Da hat dieser ÖBB-Bedienstete bei mir natürlich Pech gehabt; das war klar. Nur: Das hat er nicht gewusst. (Zwischenrufe bei der ÖVP.) Dann sind wir gemeinsam in die Fahrdienstleitung: Ich bin gerollt, er ist marschiert. Dort angekommen, habe ich gefragt: Sie, was tan ma jetzt?, und habe meine Sachen niedergestellt. – Darauf er: Sie, i bin net zuständig, ich bin vom ...! Ich weiß nicht mehr, was er gesagt hat! – Habe ich gesagt: Des is ma a Wurscht, denn i will da jetzt mitfahren! Wie tua i denn do jetzt?

Jedenfalls: Keiner hat auf diesem Bahnhof etwas gewusst.
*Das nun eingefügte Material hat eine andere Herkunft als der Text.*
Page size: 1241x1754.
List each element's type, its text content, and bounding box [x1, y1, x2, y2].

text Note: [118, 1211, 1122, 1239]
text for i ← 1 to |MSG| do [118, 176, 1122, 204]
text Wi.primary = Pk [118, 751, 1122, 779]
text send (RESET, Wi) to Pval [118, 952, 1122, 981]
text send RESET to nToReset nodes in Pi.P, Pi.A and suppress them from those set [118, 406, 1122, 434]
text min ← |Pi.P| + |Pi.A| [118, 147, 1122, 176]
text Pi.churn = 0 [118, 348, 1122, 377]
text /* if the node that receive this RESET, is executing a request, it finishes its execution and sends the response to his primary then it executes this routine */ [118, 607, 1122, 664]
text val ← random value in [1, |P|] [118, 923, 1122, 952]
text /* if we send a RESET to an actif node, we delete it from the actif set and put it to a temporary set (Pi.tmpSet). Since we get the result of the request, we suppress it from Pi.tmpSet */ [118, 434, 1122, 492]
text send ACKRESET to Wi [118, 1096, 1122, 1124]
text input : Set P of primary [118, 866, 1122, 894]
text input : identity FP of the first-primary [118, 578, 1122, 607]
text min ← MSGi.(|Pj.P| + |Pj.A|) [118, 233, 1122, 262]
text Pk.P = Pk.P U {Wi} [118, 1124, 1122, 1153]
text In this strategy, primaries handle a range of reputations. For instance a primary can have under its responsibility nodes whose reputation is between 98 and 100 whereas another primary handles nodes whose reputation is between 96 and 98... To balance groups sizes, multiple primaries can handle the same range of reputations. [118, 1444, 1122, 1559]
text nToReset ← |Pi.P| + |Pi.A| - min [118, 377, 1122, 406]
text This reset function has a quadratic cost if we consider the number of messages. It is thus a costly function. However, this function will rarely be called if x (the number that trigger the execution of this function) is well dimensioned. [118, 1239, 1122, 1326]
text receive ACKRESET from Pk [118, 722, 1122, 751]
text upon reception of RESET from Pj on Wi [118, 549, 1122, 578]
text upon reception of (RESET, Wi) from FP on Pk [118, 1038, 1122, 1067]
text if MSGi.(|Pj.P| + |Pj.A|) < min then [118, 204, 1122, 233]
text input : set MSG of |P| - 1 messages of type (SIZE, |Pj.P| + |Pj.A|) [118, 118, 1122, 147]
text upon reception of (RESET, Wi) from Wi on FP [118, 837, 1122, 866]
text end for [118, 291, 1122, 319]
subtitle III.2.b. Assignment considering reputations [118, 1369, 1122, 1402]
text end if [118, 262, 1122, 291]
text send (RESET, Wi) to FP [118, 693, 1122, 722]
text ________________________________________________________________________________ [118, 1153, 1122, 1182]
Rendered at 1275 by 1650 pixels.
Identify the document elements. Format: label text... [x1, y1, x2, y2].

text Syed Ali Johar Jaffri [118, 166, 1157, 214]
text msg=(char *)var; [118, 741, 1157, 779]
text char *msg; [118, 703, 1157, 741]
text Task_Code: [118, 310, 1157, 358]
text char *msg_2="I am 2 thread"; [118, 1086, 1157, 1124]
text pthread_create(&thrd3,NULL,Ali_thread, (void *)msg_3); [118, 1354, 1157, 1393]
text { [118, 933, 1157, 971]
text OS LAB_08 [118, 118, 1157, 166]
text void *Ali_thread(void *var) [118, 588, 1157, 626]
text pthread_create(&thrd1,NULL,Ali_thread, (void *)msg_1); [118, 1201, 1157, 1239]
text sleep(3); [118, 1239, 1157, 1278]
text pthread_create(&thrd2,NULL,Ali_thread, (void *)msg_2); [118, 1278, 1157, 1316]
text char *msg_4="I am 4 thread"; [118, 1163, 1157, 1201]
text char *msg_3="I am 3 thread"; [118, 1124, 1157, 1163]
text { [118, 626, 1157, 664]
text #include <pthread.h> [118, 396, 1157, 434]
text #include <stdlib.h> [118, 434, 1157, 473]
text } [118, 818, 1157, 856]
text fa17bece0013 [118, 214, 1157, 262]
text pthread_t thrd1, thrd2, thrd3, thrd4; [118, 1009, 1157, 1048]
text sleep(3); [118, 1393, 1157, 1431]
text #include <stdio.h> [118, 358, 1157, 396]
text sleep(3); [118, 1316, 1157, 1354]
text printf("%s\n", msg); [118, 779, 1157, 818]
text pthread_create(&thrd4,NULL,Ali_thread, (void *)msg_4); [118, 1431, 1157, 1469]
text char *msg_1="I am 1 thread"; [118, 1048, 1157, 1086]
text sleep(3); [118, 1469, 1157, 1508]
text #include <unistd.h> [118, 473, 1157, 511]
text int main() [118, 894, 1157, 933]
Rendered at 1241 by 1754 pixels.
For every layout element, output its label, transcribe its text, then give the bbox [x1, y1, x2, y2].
Daraufhin habe ich gesagt: Sie, wenn Sie nichts wissen, dann gebe ich Ihnen eine Alternative: Ich fahre mit einem anderen Zug, und Sie lassen den in St. Valentin stoppen, damit ich aussteigen kann! Jedenfalls hatte ich keine Lust, nach Linz zu fahren, dort eine Stunde lang am Bahnhof herumzustehen, um dann wieder nach Steyr zurückfahren zu müssen. – Darauf hat er gefragt: Warum wissen S’ denn des? – Habe ich gesagt: Na ja, weil ich mich auch ein wenig auskenn’ im Fahrplan! (Abg. Dr. Partik-Pablé: Ich glaube, diese Geschichte kennen wir schon! Diese Geschichte haben Sie schon einmal erzählt!) – So wurde es dann auch gemacht. – Das war die eine Sache.

Ich traue mich schon zu sagen, dass ich teilweise mehr ÖBB-Expertin bin als so man­cher, der da vielleicht 20, 30 Jahre lang dort sitzt, na ja gut, vielleicht noch nicht so lan­ge. Also die Kunden am Bahnhof könnte ich sicherlich besser betreuen als so mancher anderer, der dort jetzt herumsteht. Das traue ich mir ganz einfach zu. (Beifall bei den Grünen sowie bei Abgeordneten der SPÖ.)